Co najmniej 19 aparatów telefonicznych było aktywnych w czasie katastrofy - powiedział prokurator wojskowy Ireneusz Szeląg. Będą one badane przez ekspertów z ABW. Natomiast telefon typowany jako komórka prezydenta Lecha Kaczyńskiego nie nadaje się do ekspertyzy, bo jest w bardzo złym stanie.

Nic nie świadczy o "zamachu"

Śledczy podkreślili, że nie uzyskano żadnego dowodu, który mógłby wskazywać, że doszło do zamachu na polski samolot. Prokuratura może jednak formalnie wykluczyć taką możliwość dopiero po wyczerpaniu materiału dowodowego. Stąd nadal nie można zrezygnować z żadnej z czterech przyjętych na początku hipotez procesowych.

Prok. wojskowy Ireneusz Szeląg potwierdził doniesienia, że w nocy z 9 na 10 kwietnia służby operacyjne zostały ostrzeżone o możliwości uprowadzenia samolotu z jednego z lotnisk państw Unii Europejskiej.

Nie wyciek, a kałuża

Śledczy zaprzeczyli informacjom o wycieku paliwa, do którego według mediów miało dojść w samolocie Tu-154 na lotnisku w Okęciu. Wiadomo, że była to kałuża wody, pozostała po myciu maszyny.

Dostaniemy protokoły sekcji zwłok

Do Polski trafi wkrótce siedem kolejnych tomów akt ze śledztwa smoleńskiego. W najbliższym czasie, w ciągu kilku, kilkunastu dni, otrzymamy m.in. protokoły sekcji zwłok, opinie lekarskie dotyczące części ofiar – zapowiedział prokurator gen. Zbigniew Woźniak.

Nie będzie to jeszcze całość dokumentacji sądowo-medycznej, bo biegli jeszcze nie opracowali jej w pełni.

Badanie głosów

W przyszłości ma być możliwy drugi eksperyment procesowy - fonoskopijny - z udziałem drugiego Tu-154.

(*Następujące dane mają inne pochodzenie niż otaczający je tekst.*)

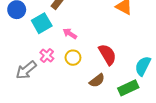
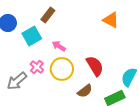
yellow circle: (73, 58) -> (62, 69), size x1.5

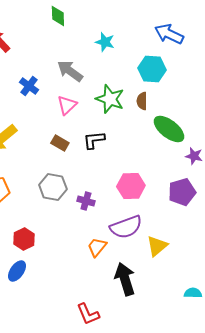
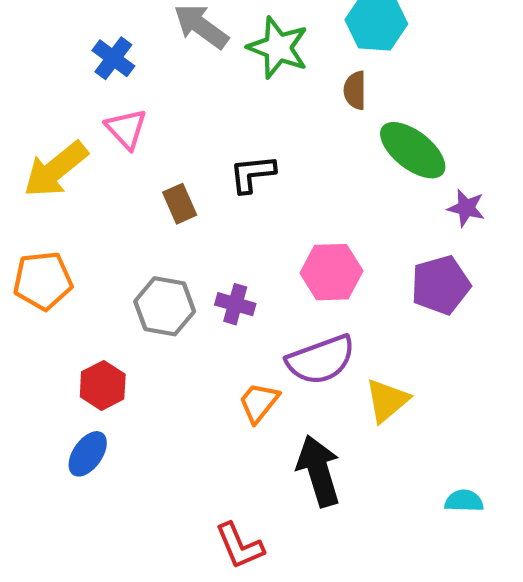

Jeśli chodzi o badania głosów w kokpicie, biegli z Instytutu Ekspertyz Sądowych poprosili o dodatkowe próbki głosów, by móc zidentyfikować przebywające tam osoby.

Postępy śledztwa

W postępowanie jest zaangażowanych 10 prokuratorów wojskowych, jeden z nich przebywa w Rosji z archeologami i geodetami, którzy w środę rozpoczęli badania na terenie katastrofy.

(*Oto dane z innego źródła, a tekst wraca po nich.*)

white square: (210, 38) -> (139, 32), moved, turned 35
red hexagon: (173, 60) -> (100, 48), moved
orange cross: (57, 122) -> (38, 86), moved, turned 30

Do tej pory prokuratura przesłuchała 360 świadków, oprócz tego kolejnych 100 na wniosek rosyjskich śledczych. Około 90 osób ma jest jeszcze na liście do przesłuchania, wśród nich część to osoby, których zeznania trzeba uzupełnić.  

Śledczy zapewniają, że między stroną rosyjską i polską nie dochodzi do spięć, nie ma na ten temat żadnych informacji.

Śledztwo nie jest "skandaliczne"

Prokurator Generalny Andrzej Seremet odniósł się do zarzutów wysuwanych pod adresem polskich śledczych. - Protestuję przeciw ocenom, że śledztwo prowadzone jest skandalicznie, nieudolnie  – mówił Seremet. Podkreślał, że pojawiają się oskarżenia zniesławiające polskich prokuratorów.

Za szczególnie krzywdzący Seremet uznaje zarzut, że prokuratura oddała rzekomo śledztwo stronie rosyjskiej, to jest  że śledczy rzekomo „z 10 na 11 kwietnia podpisali pod osłoną nocy dokumenty”, które można by interpretować jako zdradę interesów państwa.

 - Są to ciężkie zarzuty, nieprawdziwe, zniesławiające polskich prokuratorów. Nie podpisywaliśmy żadnego porozumienia  – mówił Seremet. Wyjaśniał, że tej nocy umożliwiono polskim śledczym udział w zebraniu roboczym prokuratorów rosyjskich. Polscy śledczy złożyli postulaty udostępnienia im materiałów i udziału w czynnościach prokuratorów rosyjskich . Dosłali na to zgodę bez składania wniosków. Sporządzono z tego spotkania protokół.

Prokurator Generalny powiedział też, że nie jest też prawdą, że prokuratorzy ustalali w nocy z 10 na 11 kwietnia czas katastrofy. Było to określenie o charakterze roboczym.

Seremet mówił też, że polska i rosyjska prokuratura nie miały wpływu na zabezpieczenie wraku. Mogły to przeprowadzić władze Smoleńska, a konieczne było na to przyzwolenie MAK, który na mocy konwencji chicagowskiej ma pierwszeństwo w badaniu tej katastrofy.